Why not just update the whole time in one fell swoop every second? That would be so much simpler…

And don’t faff with “if < 10 add a zero” rubbish - just format the time in a string with sprintf:

char timestr[10];
sprintf(timestr, "%02d:%02d:%02d", now.hour(), now.minute(), now.second());
tft.print(timestr);

Hi, the code you wrote blew my mind. Thank you, I would never have known to write it like that. But now I'm trying to have it replace the previous value with the new one (because the numbers are just stacking on top) and it says that C++ forbids comparison between pointer and integer. I'm new to programming and have never worked with sprintf.

Heres the code I tried to write

long oldMillish = 0;
long interval_hour = 1000;  

int old_timestr;


void CLOCK(){
   unsigned long currentMillish = millis();
  DateTime now = RTC.now();
  
  char timestr[10];
sprintf(timestr, "%02d:%02d", now.hour(), now.minute());
 //  tft.setCursor(100, 0);
 //  tft.setTextColor(WHITE); tft.setTextSize(4);
 //  tft.print(timestr);
 if(currentMillish - oldMillish > interval_hour) {
    oldMillish = currentMillish;
   if(timestr == old_timestr) {
     tft.fillRect(100, 0, 200, 40, BLACK);
 }
  
else {tft.setTextColor(WHITE); tft.setTextSize(4);
   tft.print(timestr);
}

     
  
    }

-JQ

Today i was going through the millis() function in the arduino forum. I cannot understand why millis() is divided by 1000?? kindly explain the reason

 // print the number of seconds since reset:
  lcd.print(millis()/1000);

Thanks

Hi Nightcrawler, I’m pretty sure its to show the numeric value for 1 second, because there are 1000 milliseconds in one second, so it takes the millis() value and divides it by 1000, to show how much it is in seconds.

-JQ

oops... You are right. It is clearly stated that " // print the number of seconds since reset:" , overlooked that. :cold_sweat:

Thanks for explaing it in the simplest way. cheers... :)

Np, glad I could help :)

But now I'm trying to have it replace the previous value with the new one (because the numbers are just stacking on top) and it says that C++ forbids comparison between pointer and integer.
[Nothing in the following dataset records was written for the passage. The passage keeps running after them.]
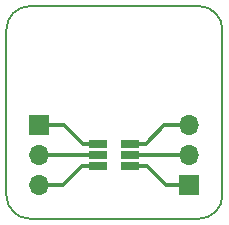
<source format=gbr>
G04 #@! TF.GenerationSoftware,KiCad,Pcbnew,5.0.1-33cea8e~68~ubuntu18.10.1*
G04 #@! TF.CreationDate,2018-12-01T22:14:16+02:00*
G04 #@! TF.ProjectId,BRK-SOT-23-6,42524B2D534F542D32332D362E6B6963,v1.0*
G04 #@! TF.SameCoordinates,Original*
G04 #@! TF.FileFunction,Copper,L1,Top,Signal*
G04 #@! TF.FilePolarity,Positive*
%FSLAX46Y46*%
G04 Gerber Fmt 4.6, Leading zero omitted, Abs format (unit mm)*
G04 Created by KiCad (PCBNEW 5.0.1-33cea8e~68~ubuntu18.10.1) date la  1. joulukuuta 2018 22.14.16*
%MOMM*%
%LPD*%
G01*
G04 APERTURE LIST*
G04 #@! TA.AperFunction,NonConductor*
%ADD10C,0.150000*%
G04 #@! TD*
G04 #@! TA.AperFunction,SMDPad,CuDef*
%ADD11R,1.560000X0.650000*%
G04 #@! TD*
G04 #@! TA.AperFunction,ComponentPad*
%ADD12O,1.700000X1.700000*%
G04 #@! TD*
G04 #@! TA.AperFunction,ComponentPad*
%ADD13R,1.700000X1.700000*%
G04 #@! TD*
G04 #@! TA.AperFunction,Conductor*
%ADD14C,0.300000*%
G04 #@! TD*
G04 APERTURE END LIST*
D10*
X52000000Y-68000000D02*
G75*
G02X50000000Y-66000000I0J2000000D01*
G01*
X68300000Y-66000000D02*
G75*
G02X66300000Y-68000000I-2000000J0D01*
G01*
X66300000Y-50000000D02*
G75*
G02X68300000Y-52000000I0J-2000000D01*
G01*
X50000000Y-52000000D02*
G75*
G02X52000000Y-50000000I2000000J0D01*
G01*
X66300000Y-68000000D02*
X52000000Y-68000000D01*
X68300000Y-52000000D02*
X68300000Y-66000000D01*
X52000000Y-50000000D02*
X66300000Y-50000000D01*
X50000000Y-66000000D02*
X50000000Y-52000000D01*
D11*
G04 #@! TO.P,U1,5*
G04 #@! TO.N,Net-(J2-Pad2)*
X60500000Y-62600000D03*
G04 #@! TO.P,U1,6*
G04 #@! TO.N,Net-(J2-Pad3)*
X60500000Y-61650000D03*
G04 #@! TO.P,U1,4*
G04 #@! TO.N,Net-(J2-Pad1)*
X60500000Y-63550000D03*
G04 #@! TO.P,U1,3*
G04 #@! TO.N,Net-(J1-Pad3)*
X57800000Y-63550000D03*
G04 #@! TO.P,U1,2*
G04 #@! TO.N,Net-(J1-Pad2)*
X57800000Y-62600000D03*
G04 #@! TO.P,U1,1*
G04 #@! TO.N,Net-(J1-Pad1)*
X57800000Y-61650000D03*
G04 #@! TD*
D12*
G04 #@! TO.P,J2,3*
G04 #@! TO.N,Net-(J2-Pad3)*
X65500000Y-60100000D03*
G04 #@! TO.P,J2,2*
G04 #@! TO.N,Net-(J2-Pad2)*
X65500000Y-62640000D03*
D13*
G04 #@! TO.P,J2,1*
G04 #@! TO.N,Net-(J2-Pad1)*
X65500000Y-65180000D03*
G04 #@! TD*
D12*
G04 #@! TO.P,J1,3*
G04 #@! TO.N,Net-(J1-Pad3)*
X52800000Y-65180000D03*
G04 #@! TO.P,J1,2*
G04 #@! TO.N,Net-(J1-Pad2)*
X52800000Y-62640000D03*
D13*
G04 #@! TO.P,J1,1*
G04 #@! TO.N,Net-(J1-Pad1)*
X52800000Y-60100000D03*
G04 #@! TD*
D14*
G04 #@! TO.N,Net-(J1-Pad1)*
X54920000Y-60100000D02*
X52800000Y-60100000D01*
X56470000Y-61650000D02*
X57800000Y-61650000D01*
X54920000Y-60100000D02*
X56470000Y-61650000D01*
G04 #@! TO.N,Net-(J1-Pad2)*
X52840000Y-62600000D02*
X52800000Y-62640000D01*
X57820000Y-62600000D02*
X52840000Y-62600000D01*
G04 #@! TO.N,Net-(J1-Pad3)*
X54800000Y-65180000D02*
X52800000Y-65180000D01*
X56430000Y-63550000D02*
X57800000Y-63550000D01*
X54800000Y-65180000D02*
X56430000Y-63550000D01*
G04 #@! TO.N,Net-(J2-Pad1)*
X63500000Y-65180000D02*
X65500000Y-65180000D01*
X61870000Y-63550000D02*
X60500000Y-63550000D01*
X61870000Y-63550000D02*
X63500000Y-65180000D01*
G04 #@! TO.N,Net-(J2-Pad2)*
X65460000Y-62600000D02*
X65500000Y-62640000D01*
X60480000Y-62600000D02*
X65460000Y-62600000D01*
G04 #@! TO.N,Net-(J2-Pad3)*
X63380000Y-60100000D02*
X65500000Y-60100000D01*
X61830000Y-61650000D02*
X60500000Y-61650000D01*
X63380000Y-60100000D02*
X61830000Y-61650000D01*
G04 #@! TD*
M02*

</source>
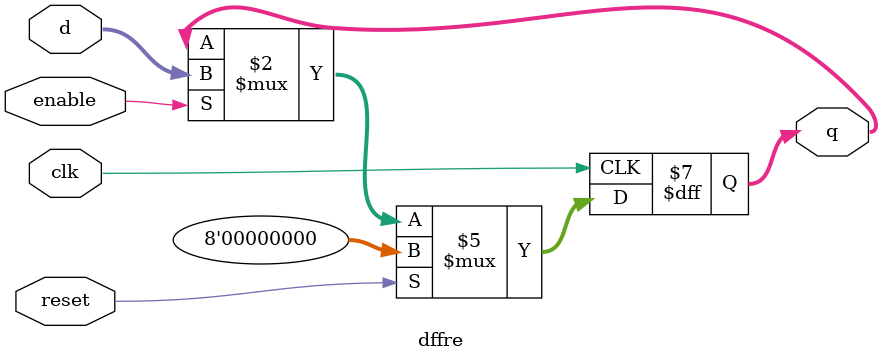
<source format=sv>
module dffre #(
    parameter width = 8
) (
    input  logic             clk, reset, enable,
    input  logic [width-1:0] d,
    output logic [width-1:0] q
);

    always_ff @(posedge clk)
        if (reset)
            q <= '0;
        else if (enable)
            q <= d;

endmodule

</source>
What is "it" that is going to replace the previous value with the new one? Previous value of what with the new value of what? How is "it" going to do that?

int old_timestr;
  char timestr[10];
   if(timestr == old_timestr) {

Well, what do you know. The compiler is right. What is old_timestr supposed to represent?